Dieser Beitrag beschreibt die allgemeine Gebührenstruktur für Erteilung und Verlängerung des Aufenthaltstitels in München, Stand Mitte 2026. Er ersetzt keine Rechts- oder Finanzberatung. Gebühren werden durch Bundesverordnung festgelegt und können sich ändern, den genauen Betrag für die eigene Situation sowie eine mögliche Ermäßigung oder Befreiung sollte man vor dem Termin direkt bei der Münchner Servicestelle für Zuwanderung und Einbürgerung bestätigen.

Häufige Fragen & Stolperfallen

Zahlt jedes Kind in der Familie diese Gebühr einzeln?

Ja, jeder Antrag ist rechtlich ein eigener Vorgang mit eigener Gebühr, auch für Kinder. Der Unterschied liegt im Betrag, nicht im Verfahren: Die Gebühr eines Kindes wird automatisch auf die Hälfte des Erwachsenensatzes gekürzt, das KVR muss dafür nicht gesondert gebeten werden. Erfüllt die Familie die Voraussetzungen von § 53 AufenthV, also aktueller Bezug von SGB II, SGB XII oder Asylbewerberleistungsgesetz, gilt die vollständige Befreiung ebenfalls für jedes einzelne Kind, nicht nur für die Person, die im Bescheid namentlich genannt ist.

Ich habe gerade meinen Job verloren und kann mein Einkommen im Moment nicht belegen. Was bedeutet das für die Gebühr?

§ 53 AufenthV erlässt die Gebühr für jeden Haushalt, der aktuell auf SGB II, SGB XII oder Leistungen nach dem Asylbewerberleistungsgesetz angewiesen ist. Ein separates Antragsverfahren dafür existiert nicht, es reicht, einen aktuellen Bescheid vom Jobcenter oder Sozialbürgerhaus zum Termin mitzubringen. Hat sich Ihre Lage seit der letzten Verlängerung verändert, neuer Leistungsbezug, reduzierte Arbeitszeit, Jobverlust, lohnt es sich, das aktiv beim KVR anzusprechen, statt automatisch von der vollen Gebühr auszugehen.

Ich bin türkischer Staatsangehöriger.
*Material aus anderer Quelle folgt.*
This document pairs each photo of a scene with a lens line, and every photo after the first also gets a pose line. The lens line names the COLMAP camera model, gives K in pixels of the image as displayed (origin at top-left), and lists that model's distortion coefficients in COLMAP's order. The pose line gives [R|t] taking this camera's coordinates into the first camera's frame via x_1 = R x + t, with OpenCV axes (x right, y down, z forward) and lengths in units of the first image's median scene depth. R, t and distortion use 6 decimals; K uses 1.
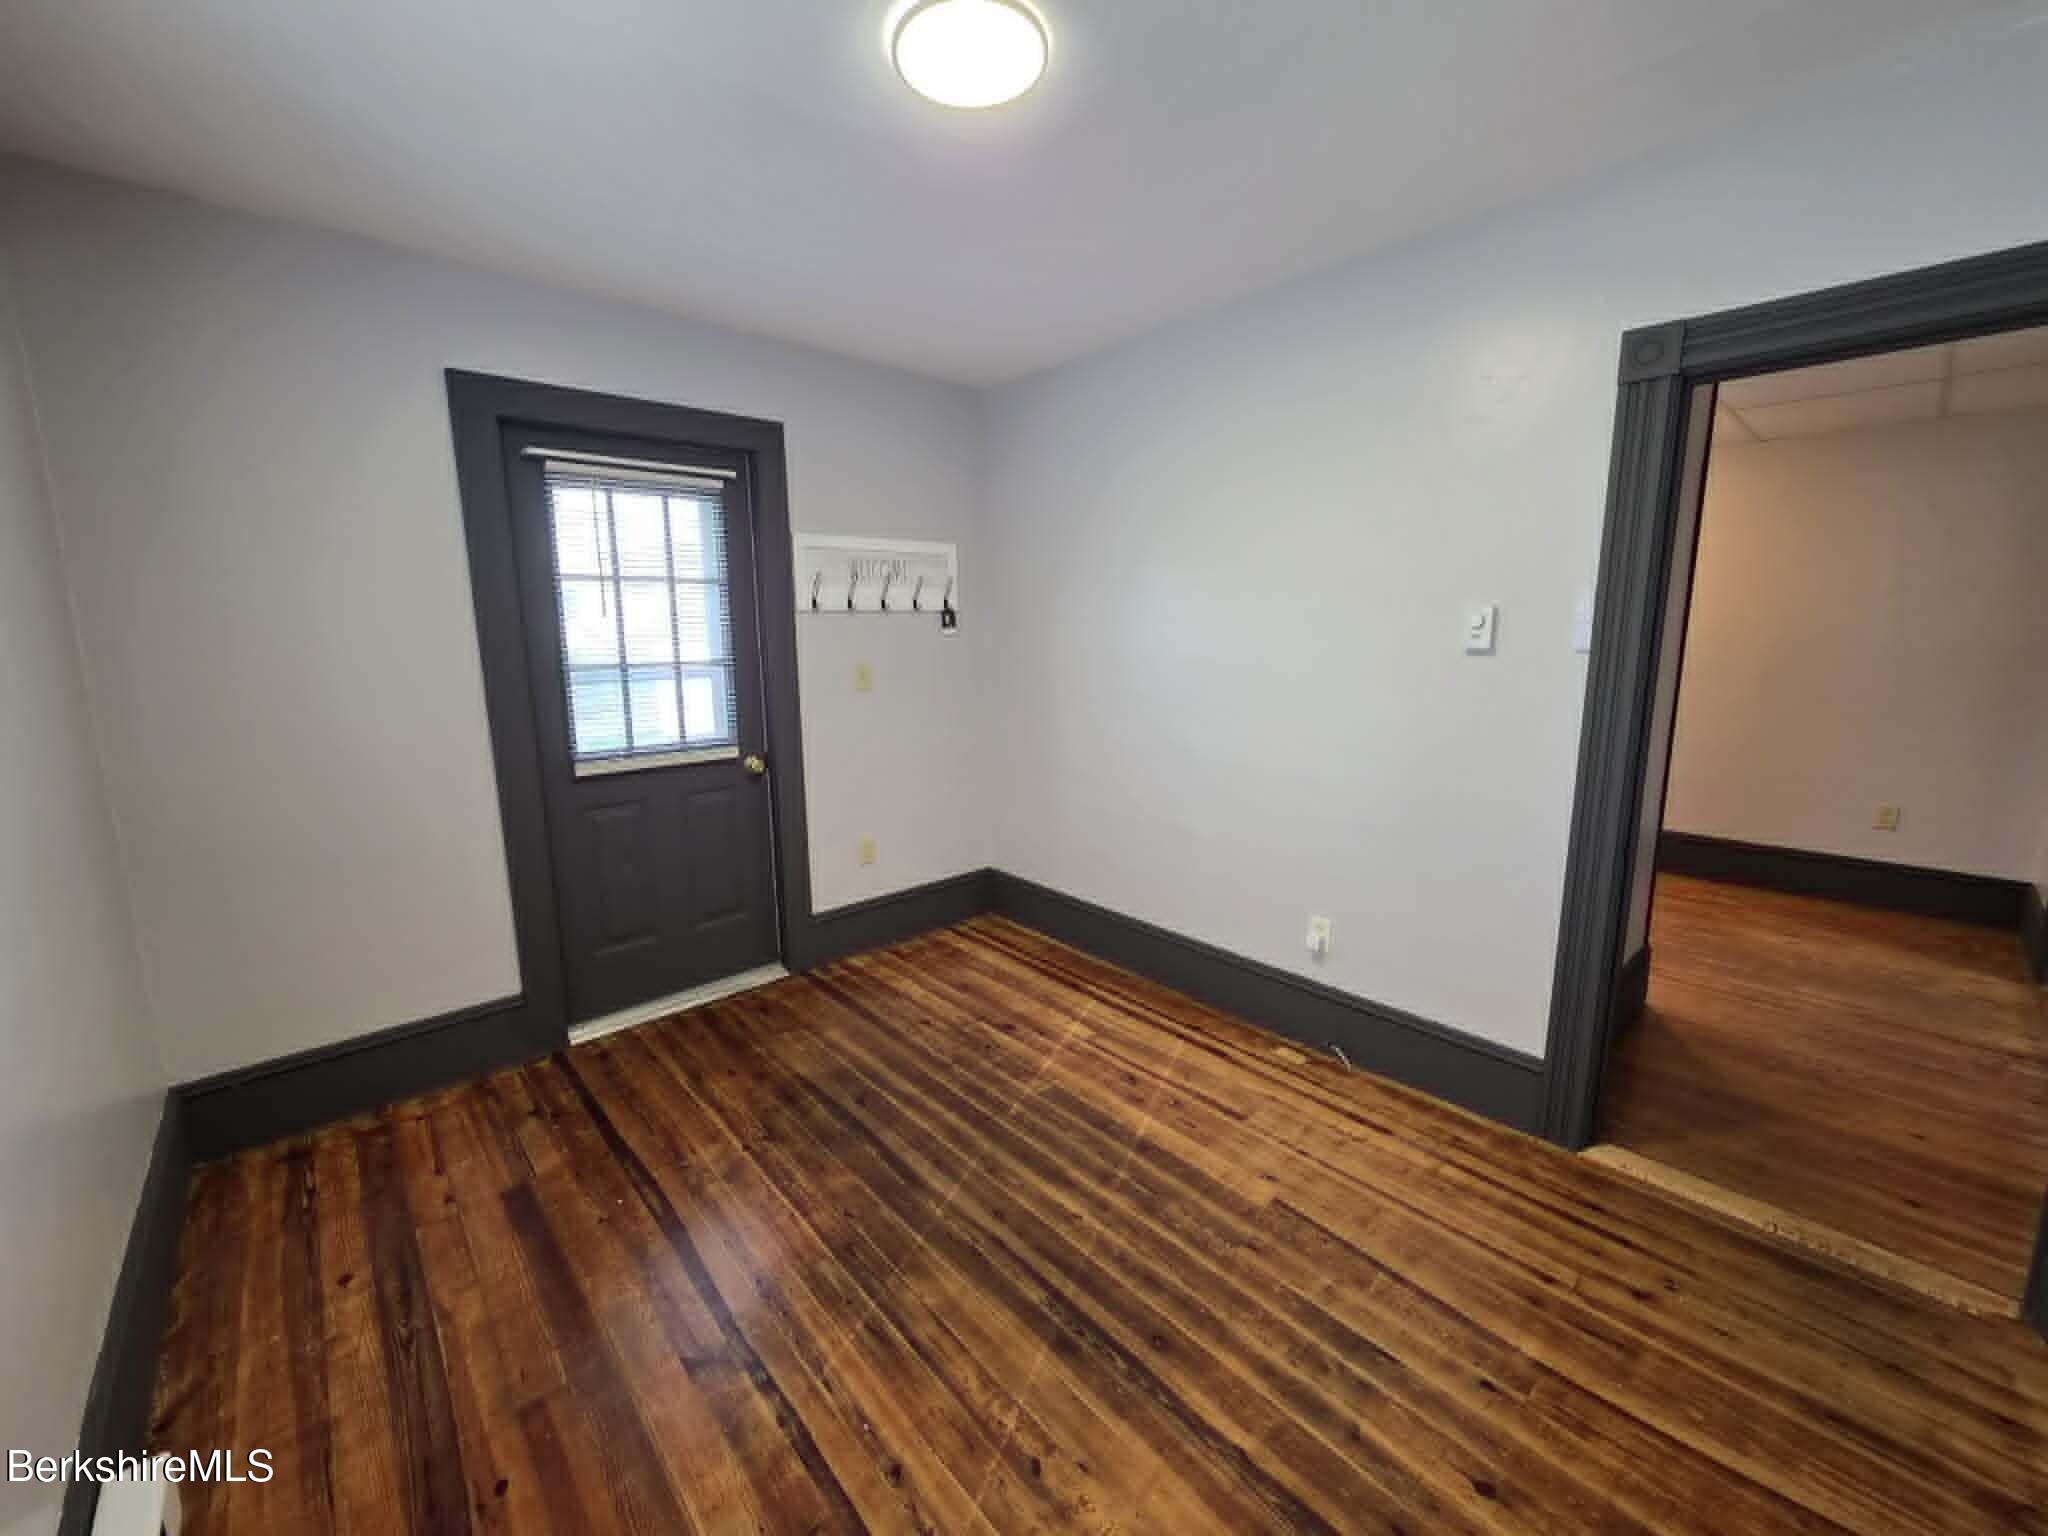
lens RADIAL K [[814.7, 0, 1021.0], [0, 814.7, 757.1], [0, 0, 1]] dist [0.006497, -0.000964]
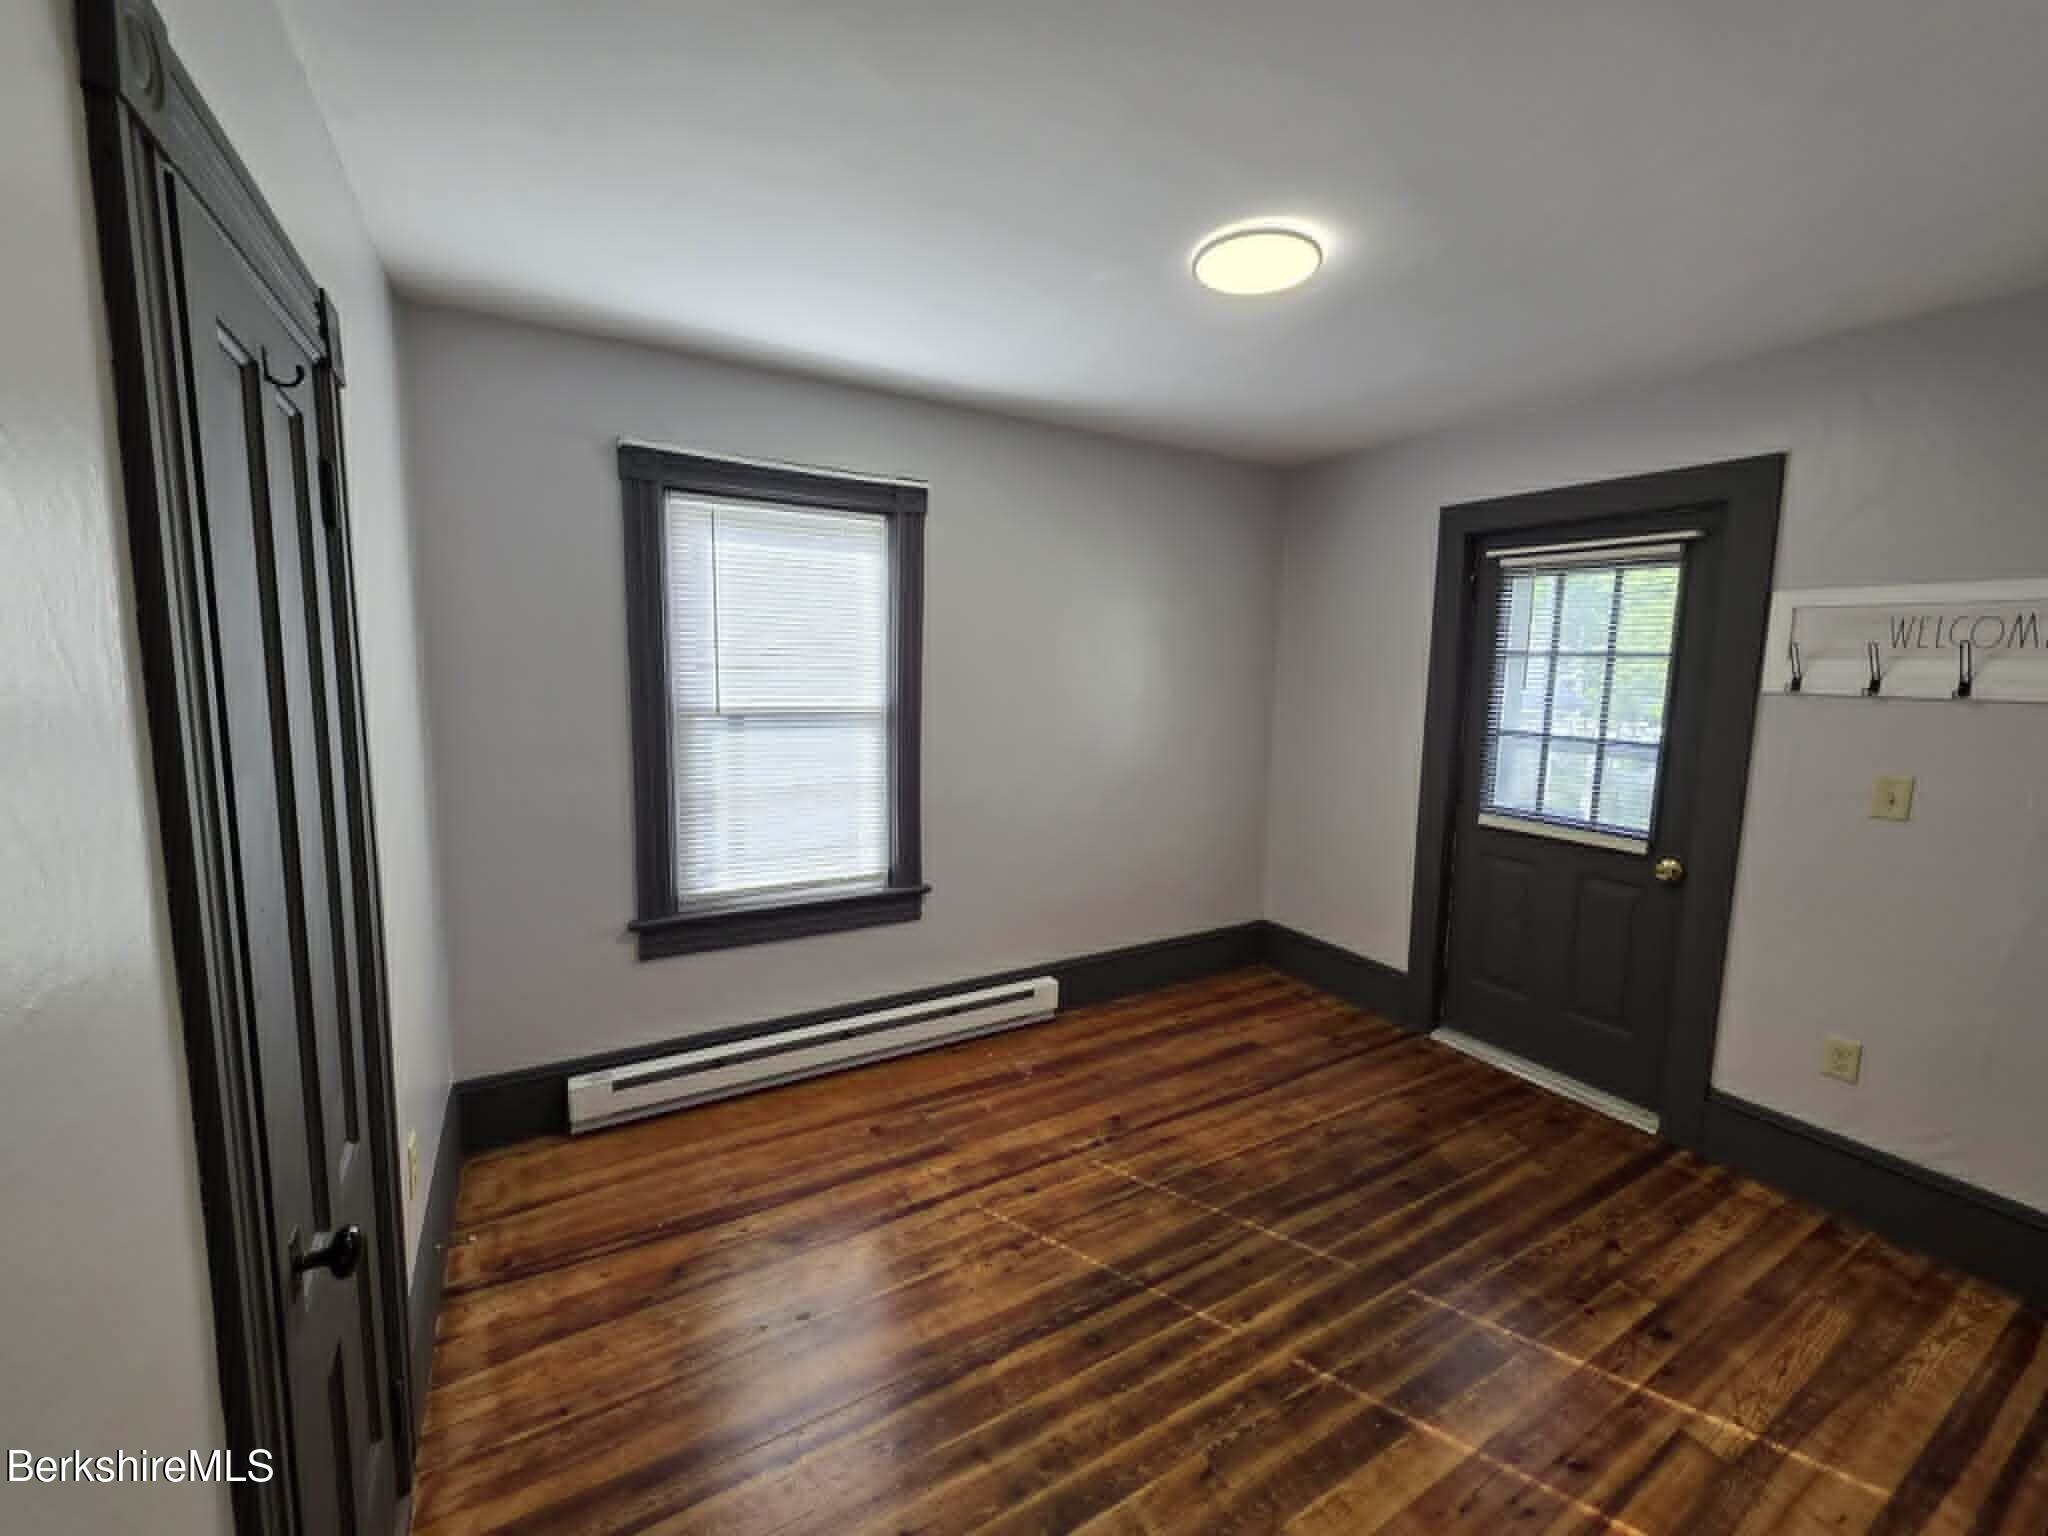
lens RADIAL K [[814.7, 0, 1021.0], [0, 814.7, 757.1], [0, 0, 1]] dist [0.006497, -0.000964]
pose [[-0.209240, 0.123517, -0.970032, 0.803870], [-0.174740, 0.971301, 0.161371, -0.160958], [0.962125, 0.203269, -0.181652, 0.635056]]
Warum zahle ich einen anderen Betrag als mein Nachbar?

Türkische Staatsangehörige fallen unter eine eigenständige, niedrigere Gebühr aus dem Assoziationsabkommen EWG-Türkei, konkret aus dem Beschluss ARB 1/80: 47 Euro ab 24 Jahren, 27,60 Euro darunter. Dieser Satz ersetzt sowohl den regulären Erwachsenensatz von 93 bis 100 Euro als auch den halbierten Kindersatz von bis zu 50 Euro, er gilt gleichermaßen für Kinder wie für Erwachsene. Am Schalter wird dieser Punkt nicht immer von sich aus erwähnt, wer türkischer Staatsangehöriger ist, fragt am besten aktiv danach.

Warum liegt meine Verlängerungsgebühr bei 93 Euro, während bei einer Bekannten 96 Euro fällig wurden?

§ 45 AufenthV koppelt die Verlängerungsgebühr an die Gültigkeitsdauer des neuen Titels: 93 Euro, wenn er länger als drei Monate gilt, 96 Euro, wenn er höchstens drei Monate umfasst. Der Unterschied ist kein Fehler der Behörde, sondern spiegelt schlicht, wie lange der neu ausgestellte Titel gültig sein wird, was wiederum vom individuellen Fall abhängt.